_What is expected_:
Reproduce all the material verbatim, down to the last line.

Segment Start: Supplied material

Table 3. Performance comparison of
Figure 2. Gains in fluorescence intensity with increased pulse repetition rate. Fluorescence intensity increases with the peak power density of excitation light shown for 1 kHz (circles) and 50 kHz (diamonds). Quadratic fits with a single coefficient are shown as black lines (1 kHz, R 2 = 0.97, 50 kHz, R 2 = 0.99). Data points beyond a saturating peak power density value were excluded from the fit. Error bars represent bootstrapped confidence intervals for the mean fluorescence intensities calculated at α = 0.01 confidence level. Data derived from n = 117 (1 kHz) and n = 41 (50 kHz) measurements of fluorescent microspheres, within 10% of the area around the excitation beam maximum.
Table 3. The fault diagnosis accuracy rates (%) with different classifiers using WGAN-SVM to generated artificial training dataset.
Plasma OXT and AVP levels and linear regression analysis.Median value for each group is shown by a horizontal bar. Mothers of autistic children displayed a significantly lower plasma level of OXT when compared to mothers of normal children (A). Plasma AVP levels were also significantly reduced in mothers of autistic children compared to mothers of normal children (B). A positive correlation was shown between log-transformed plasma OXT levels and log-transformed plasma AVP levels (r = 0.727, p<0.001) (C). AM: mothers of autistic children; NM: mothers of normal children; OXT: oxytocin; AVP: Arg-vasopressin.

Segment End: Supplied material

_Answer box_:
Table 3. Performance comparison of
Figure 2. Gains in fluorescence intensity with increased pulse repetition rate. Fluorescence intensity increases with the peak power density of excitation light shown for 1 kHz (circles) and 50 kHz (diamonds). Quadratic fits with a single coefficient are shown as black lines (1 kHz, R 2 = 0.97, 50 kHz, R 2 = 0.99). Data points beyond a saturating peak power density value were excluded from the fit. Error bars represent bootstrapped confidence intervals for the mean fluorescence intensities calculated at α = 0.01 confidence level. Data derived from n = 117 (1 kHz) and n = 41 (50 kHz) measurements of fluorescent microspheres, within 10% of the area around the excitation beam maximum.
Table 3. The fault diagnosis accuracy rates (%) with different classifiers using WGAN-SVM to generated artificial training dataset.
Plasma OXT and AVP levels and linear regression analysis.Median value for each group is shown by a horizontal bar. Mothers of autistic children displayed a significantly lower plasma level of OXT when compared to mothers of normal children (A). Plasma AVP levels were also significantly reduced in mothers of autistic children compared to mothers of normal children (B). A positive correlation was shown between log-transformed plasma OXT levels and log-transformed plasma AVP levels (r = 0.727, p<0.001) (C). AM: mothers of autistic children; NM: mothers of normal children; OXT: oxytocin; AVP: Arg-vasopressin.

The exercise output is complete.